### Source extract
Static-IP collision on the dockerproxy Docker bridge (172.18.0.0/16).

Timeline (UTC):

  • 04:02:40ewa-apps (Dockge stack at /mnt/user/appdata/dockge/stacks/ewa-apps) restarted. Its compose joined dockerproxy without ipv4_address, so Docker handed it the lowest free IP: 172.18.0.3 (Traefik's reserved IP, but Traefik was momentarily down).
  • 04:39:09traefik was recreated and requested its IPAMConfig-reserved 172.18.0.3. Already taken — container left in Created.

dockerproxy is a user-defined bridge where critical services have hard-coded static IPs (traefik=.3, postgresql17=.10, vaultwarden=.15, etc.) but several stacks (ewa-apps) had no reservation. First-to-start wins the IP race.


Resolution

  1. docker stop ewa-apps (released .3)
  2. docker start traefik (claimed .3 via IPAMConfig)
  3. docker start ewa-apps (got .4)
  4. Logs immediately showed Authentik/Traefik routing chains resuming.

Preventive Fix

Pinned static IP for ewa-apps in its Dockge compose:

networks:
  dockerproxy:
    ipv4_address: 172.18.0.70

Backup of original at /mnt/user/appdata/dockge/stacks/ewa-apps/compose.yaml.bak.2026-05-17.

Final state after docker compose up -d:

Container IP
traefik 172.18.0.3
ewa-apps 172.18.0.70

Structural Fix — IPAM Redesign (~05:15 UTC same day)

Compose-level pinning fixes one container at a time. To remove the root cause class, the dockerproxy network was recreated with a dedicated dynamic IP range. Since Docker network IPAM is immutable, the network had to be torn down and rebuilt with all 32 containers offline (~3 min outage).

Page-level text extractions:

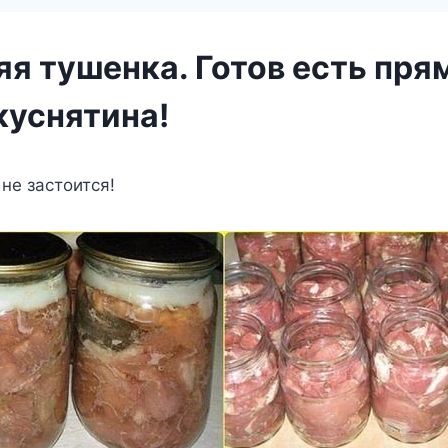
я тушенка. Готов есть пря
куснятина!
 не застоится!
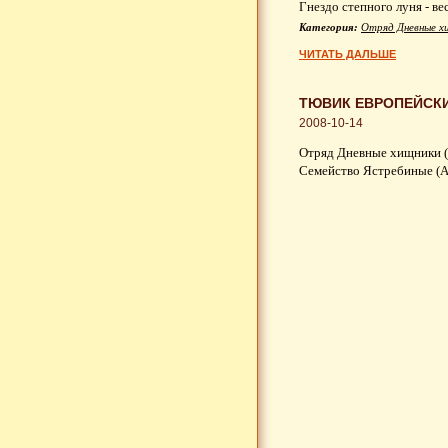
Гнездо степного луня - ве
Категория:
Отряд Дневные х
ЧИТАТЬ ДАЛЬШЕ
ТЮВИК ЕВРОПЕЙСКИЙ
2008-10-14
Отряд Дневные хищники (
Семейство Ястребиные (Ac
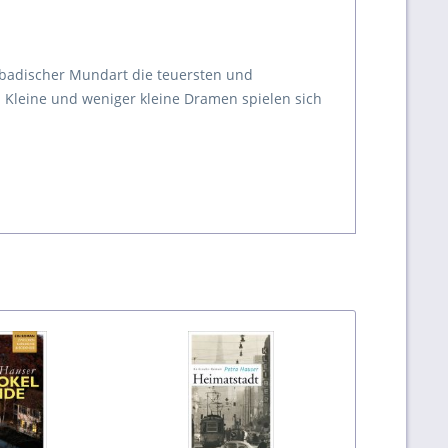
 badischer Mundart die teuersten und
 Kleine und weniger kleine Dramen spielen sich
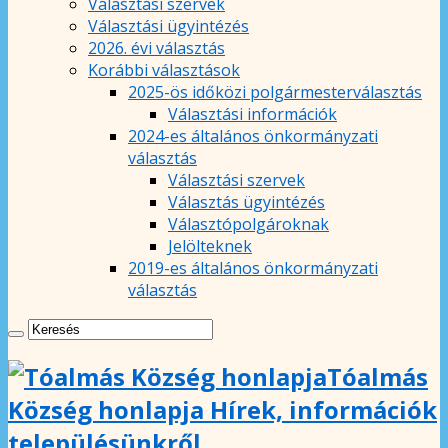
Választási szervek
Választási ügyintézés
2026. évi választás
Korábbi választások
2025-ös időközi polgármesterválasztás
Választási információk
2024-es általános önkormányzati
választás
Választási szervek
Választás ügyintézés
Választópolgároknak
Jelölteknek
2019-es általános önkormányzati
választás
Tóalmás
Község honlapja Hírek, információk
településünkről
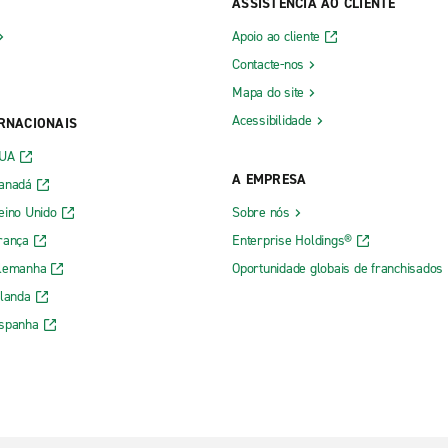
ASSISTÊNCIA AO CLIENTE
Apoio ao cliente
Contacte-nos
Mapa do site
Acessibilidade
ERNACIONAIS
EUA
A EMPRESA
Canadá
eino Unido
Sobre nós
rança
Enterprise Holdings®
Alemanha
Oportunidade globais de franchisados
rlanda
Espanha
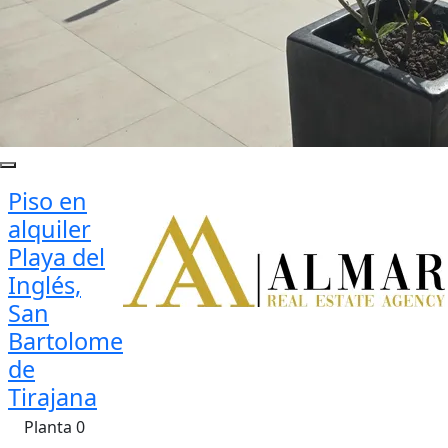
Piso en
alquiler
Playa del
Inglés,
San
Bartolome
de
Tirajana
Planta 0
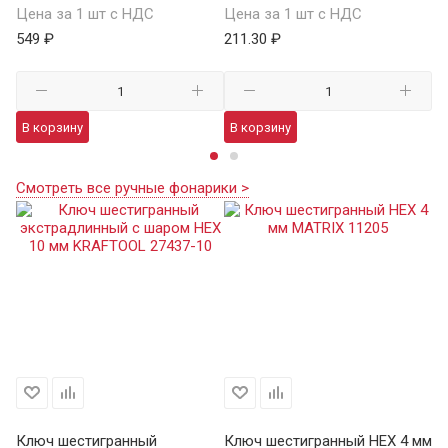
Цена за 1 шт с НДС
Цена за 1 шт с НДС
1 
549 ₽
211.30 ₽
В
В корзину
В корзину
Смотреть все ручные фонарики >
мм
Ключ шестигранный
Ключ шестигранный HEX 4 мм
Кл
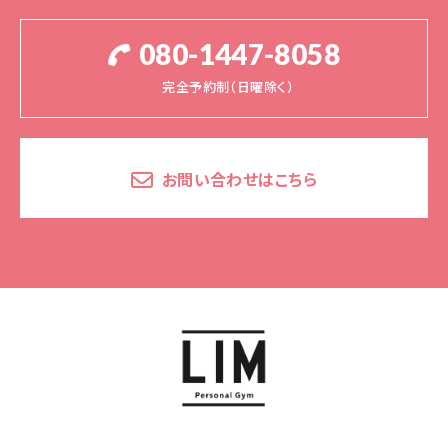
080-1447-8058
完全予約制（日曜除く）
お問い合わせはこちら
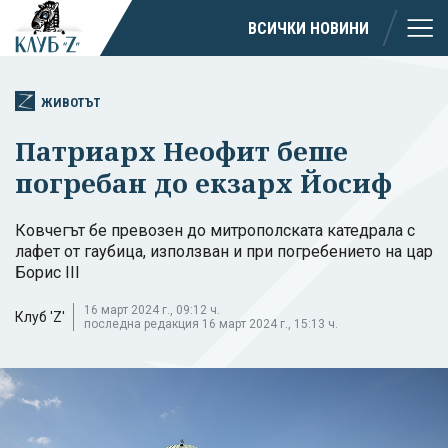
ВСИЧКИ НОВИНИ
ЖИВОТЪТ
Патриарх Неофит беше
погребан до екзарх Йосиф
Ковчегът бе превозен до митрополската катедрала с
лафет от гаубица, използван и при погребението на цар
Борис III
16 март 2024 г., 09:12 ч.
Клуб 'Z'
последна редакция 16 март 2024 г., 15:13 ч.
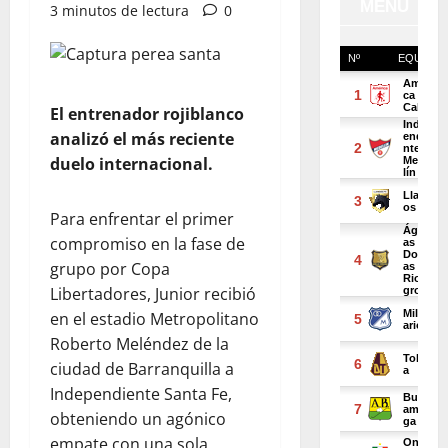
3 minutos de lectura
0
El entrenador rojiblanco
analizó el más reciente
duelo internacional.
Para enfrentar el primer
compromiso en la fase de
grupo por Copa
Libertadores, Junior recibió
en el estadio Metropolitano
Roberto Meléndez de la
ciudad de Barranquilla a
Independiente Santa Fe,
obteniendo un agónico
empate con una sola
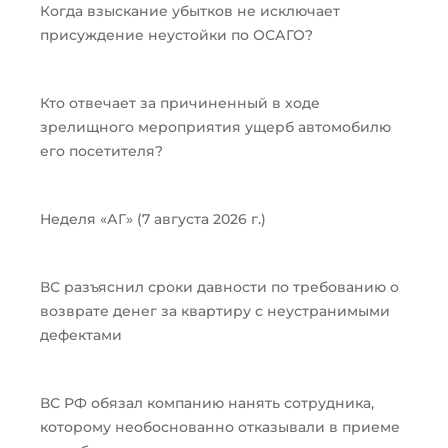
Когда взыскание убытков не исключает
присуждение неустойки по ОСАГО?
Кто отвечает за причиненный в ходе
зрелищного мероприятия ущерб автомобилю
его посетителя?
Неделя «АГ» (7 августа 2026 г.)
ВС разъяснил сроки давности по требованию о
возврате денег за квартиру с неустранимыми
дефектами
ВС РФ обязал компанию нанять сотрудника,
которому необоснованно отказывали в приеме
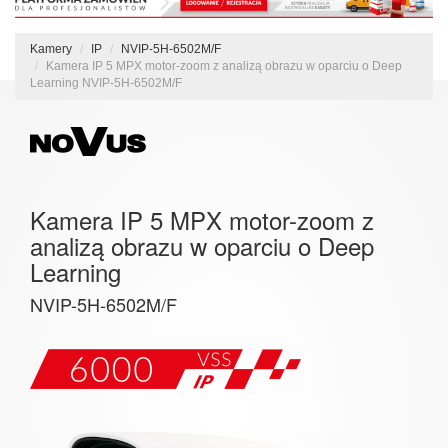
Kamery
IP
NVIP-5H-6502M/F
Kamera IP 5 MPX motor-zoom z analizą obrazu w oparciu o Deep
Learning NVIP-5H-6502M/F
Kamera IP 5 MPX motor-zoom z
analizą obrazu w oparciu o Deep
Learning
NVIP-5H-6502M/F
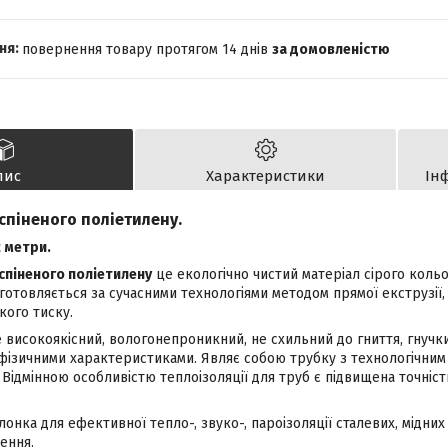
повернення товару протягом 14 днів
за домовленістю
пис
Характеристики
Ін
 спіненого поліетилену.
 метри.
 спіненого поліетилену
це екологічно чистий матеріал сірого коль
отовляється за сучасними технологіями методом прямої екструзії,
кого тиску.
 високоякісний, вологонепроникний, не схильний до гниття, гнучки
фізичними характеристиками. Являє собою трубку з технологічним
 Відмінною особливістю теплоізоляції для труб є підвищена точніст
онка для ефективної тепло-, звуко-, пароізоляції сталевих, мідних
ення.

### Work to complete
#1 According to the IP collision write-up, why did ewa-apps end up with 172.18.0.3 when it restarted at 04:02:40?
#2 In the IP collision write-up, how long was the outage while the dockerproxy network was torn down and rebuilt?
#3 Based on the IP collision write-up, say whether each statement agrees with it:
(a) Traefik's hard-coded static IP on dockerproxy ends in .3.
(b) Vaultwarden's static IP on dockerproxy ends in .10.
(c) Traefik was running after it was recreated at 04:39:09.

### Answers provided
#1 The ewa-apps compose joined dockerproxy without an ipv4_address, so Docker gave it the lowest free IP, 172.18.0.3. That address was Traefik's reserved IP, but Traefik was momentarily down at the time.

#2 About 3 minutes, with all 32 containers offline.

#3
(a) Yes: "traefik=.3"
(b) No: "postgresql17=.10, vaultwarden=.15"
(c) No: "Already taken — container left in Created."